Start of Source data

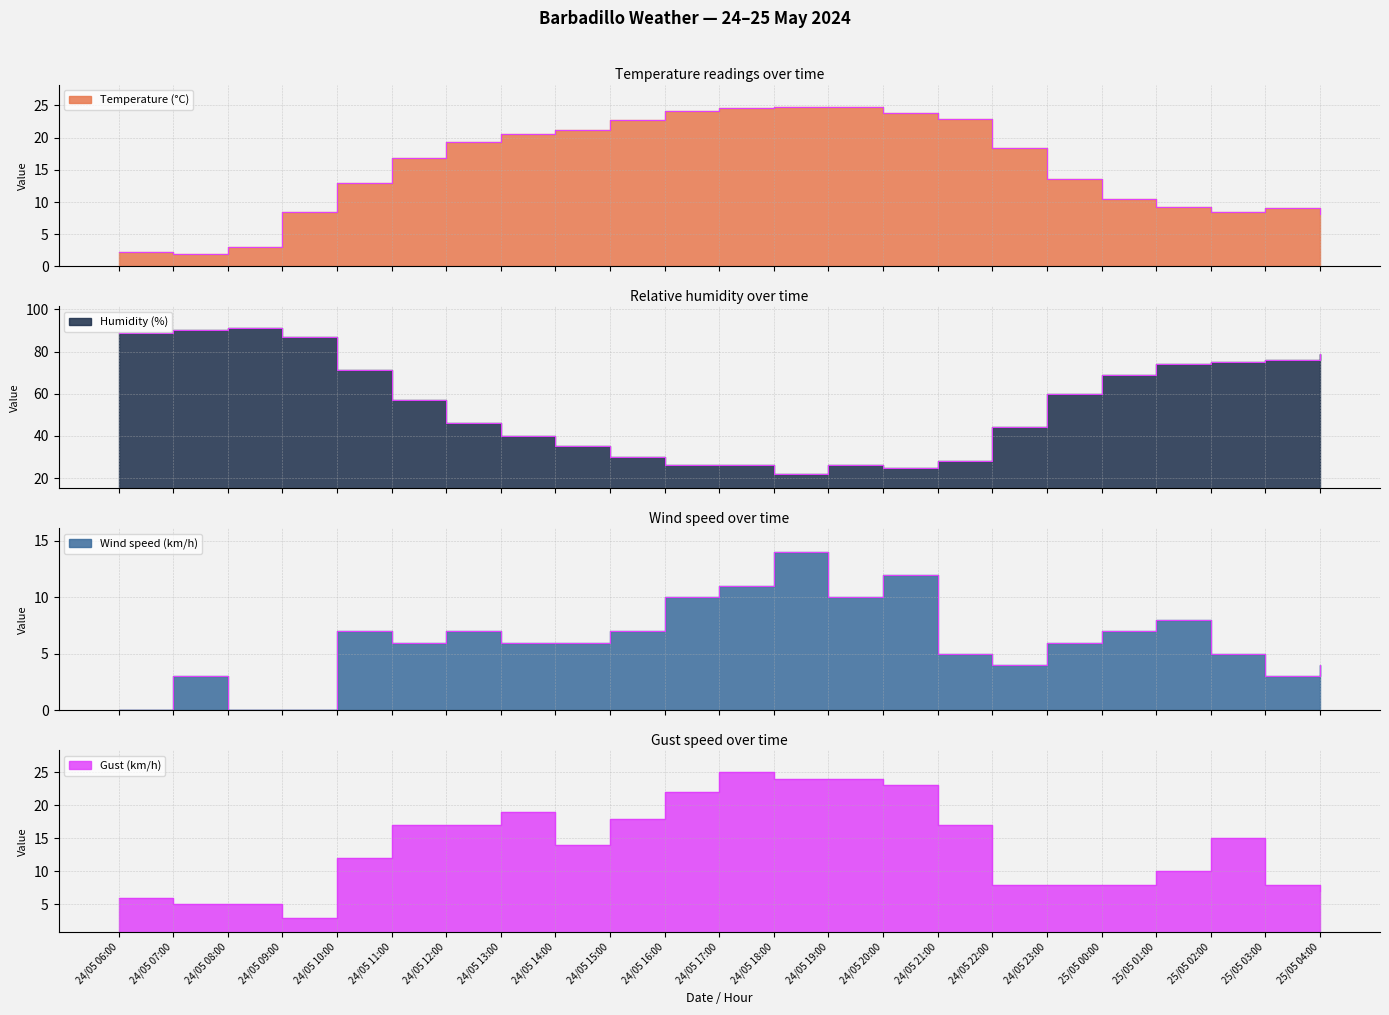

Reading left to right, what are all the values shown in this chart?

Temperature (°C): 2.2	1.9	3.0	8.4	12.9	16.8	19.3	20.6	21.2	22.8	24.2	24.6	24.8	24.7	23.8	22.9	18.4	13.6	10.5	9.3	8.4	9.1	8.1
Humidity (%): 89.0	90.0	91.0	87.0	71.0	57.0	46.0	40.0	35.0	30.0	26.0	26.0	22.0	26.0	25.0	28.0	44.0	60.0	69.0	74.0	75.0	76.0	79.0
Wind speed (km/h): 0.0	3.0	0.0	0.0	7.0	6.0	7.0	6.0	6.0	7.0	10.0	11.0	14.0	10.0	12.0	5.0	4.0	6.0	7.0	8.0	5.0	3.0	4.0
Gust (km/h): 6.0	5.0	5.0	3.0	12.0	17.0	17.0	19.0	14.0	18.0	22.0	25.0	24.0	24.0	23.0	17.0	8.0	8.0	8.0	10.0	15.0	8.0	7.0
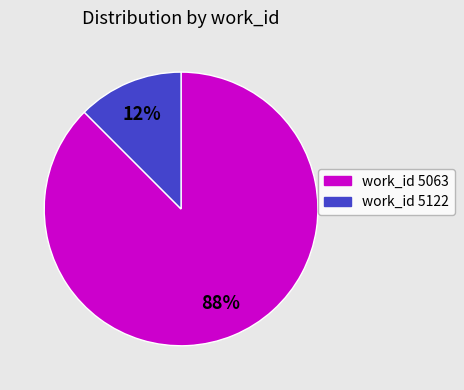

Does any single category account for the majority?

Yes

End of Source data

Swap "chart" for "graph" and write out the whole listing again with nothing else changed. Leave out the pictures.

Reading left to right, what are all the values shown in this graph?

Temperature (°C): 2.2	1.9	3.0	8.4	12.9	16.8	19.3	20.6	21.2	22.8	24.2	24.6	24.8	24.7	23.8	22.9	18.4	13.6	10.5	9.3	8.4	9.1	8.1
Humidity (%): 89.0	90.0	91.0	87.0	71.0	57.0	46.0	40.0	35.0	30.0	26.0	26.0	22.0	26.0	25.0	28.0	44.0	60.0	69.0	74.0	75.0	76.0	79.0
Wind speed (km/h): 0.0	3.0	0.0	0.0	7.0	6.0	7.0	6.0	6.0	7.0	10.0	11.0	14.0	10.0	12.0	5.0	4.0	6.0	7.0	8.0	5.0	3.0	4.0
Gust (km/h): 6.0	5.0	5.0	3.0	12.0	17.0	17.0	19.0	14.0	18.0	22.0	25.0	24.0	24.0	23.0	17.0	8.0	8.0	8.0	10.0	15.0	8.0	7.0

Does any single category account for the majority?

Yes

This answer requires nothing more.